Es wurden insgesamt rund 1700 Fallnummern vergeben, davon sind 1120 Fälle vorhanden. Die Vermutung liegt demnach nahe, dass rund ein Drittel der ursprünglich existierenden Fälle fehlt.

2.5. Register und Verzeichnisse
Es existieren zwei Karteien, in denen ein grosser Teil der Fälle erfasst ist, allerdings bestehen Lücken von unbekanntem Ausmass.
Alle im Bestand existierenden Fälle sind in einer Excel-Datei erfasst. Darin sind die folgenden Informationen ersichtlich: Eröffnungsjahr, Name, Vorname, Fallnummer, Geburtsdatum, Heimatort, Geschlecht und der Aktenzeitraum. Mithilfe dieser Datei lässt sich ein handliches Verzeichnis für die ins Archiv 4 überführten (und somit unerschlossenen) Fälle erstellen.

3. Quellenwert und Aufbewahrung
3.1. Quellenwert
Der Bestand des Schutzaufsichts- und Fürsorgeamts bildet ein umfassendes Abbild der Massnahmen, die für entlassene Straffällige ergriffen wurden. In den Falldossiers wird häufig ein Abschnitt des Lebens dieser Personen ausführlich dokumentiert. Aus der Perspektive der Verwaltung und der Justiz wird so ein Aspekt der Gesellschaft ersichtlich. Doch auch die betroffenen Personen selbst kommen häufig zu Wort, da die Korrespondenz mit ihnen ebenso enthalten ist.
Dieser Aspekt, mit den Akten einen sehr spezifischen Teil sowohl der Gesellschaft als auch der Verwaltung abbilden zu können, macht diesen Bestand so aussagekräftig. Eine weitere Eigenschaft ist die einheitliche Amtsführung durch eine Amtsleitung (Josef Schelbert) über einen fast vierzigjährigen Zeitraum. Während dieser Dauer wurden die Akten nach dem selben System und den gleichen Kriterien geführt, was auch auf die konstante Gesetzeslage zurückzuführen ist (vgl. 1).
Neben diesen inhaltlichen Eigenschaften bietet auch die Quantität der 1120 Falldossiers interessante Möglichkeiten, Informationen aus statistischen Auswertungen zu gewinnen. Die Repräsentativität ist Dank einer sehr hohen Fallzahl sicherlich gewährleistet.

3.2. Entscheid
Das Staatsarchiv hat sich aus diesen Gründen entschieden, den Bestand integral aufzubewahren.
Trotz der Einheitlichkeit des Bestandes sollen gemäss der Trennung zwischen Archiv 3 und Archiv 4 die Akten bei den Jahren 1969 und 1970 aufgeteilt werden. Dies verlangt einerseits die konsequente Praxis der einmal bestimmten Archivzeiträume und ist andererseits nicht zuletzt wegen des grossen Umfangs des Bestandes gerechtfertigt.

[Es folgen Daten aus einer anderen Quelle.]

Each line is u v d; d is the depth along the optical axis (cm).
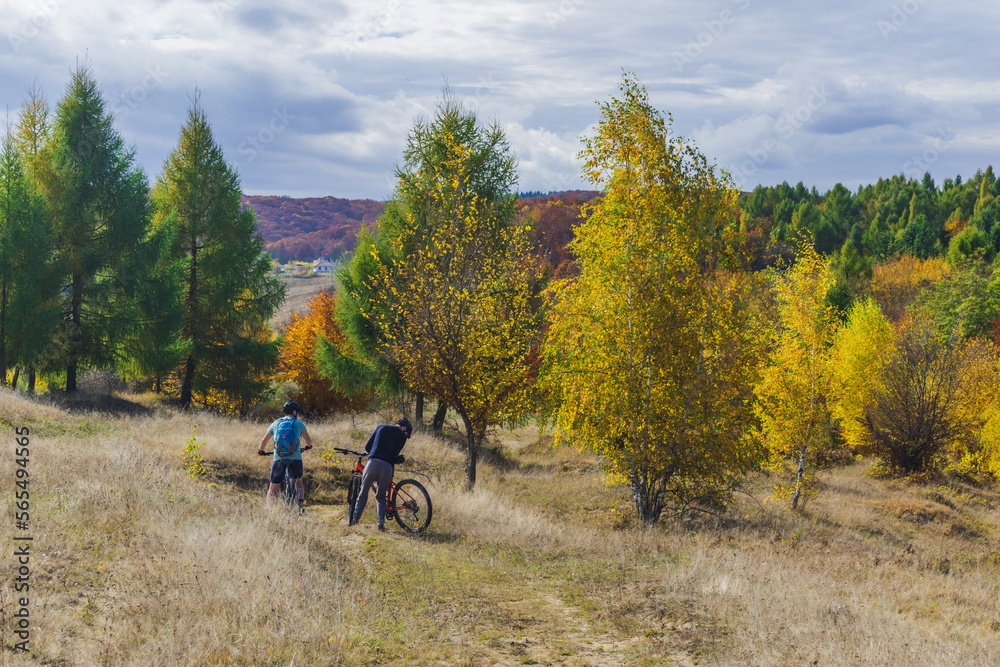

4. Vorgehen bei der Erschliessung
4.1. Prinzip
Es ist heute nicht mehr nachzuvollziehen, weshalb bei der gleichen Aktenführung der Fürsorge- und Schutzaufsichtsfälle bei einem von fünf abgelieferten Beständen nach Fallabschluss statt nach Falleröffnung abgelegt wurde. Dies machte die Zusammenführung dieser zwei Bestände schwieriger. Das Prinzip, den Bestand nach Falleröffnung zu ordnen, ergab sich auch aus der Fallführung. So wurden bei zahlreichen Fällen noch Jahre nach den ordentlichen Akteneinträgen Vermerke zum Aktenabschluss angebracht, die nur wenig über den tatsächlichen Fallabschluss aussagen.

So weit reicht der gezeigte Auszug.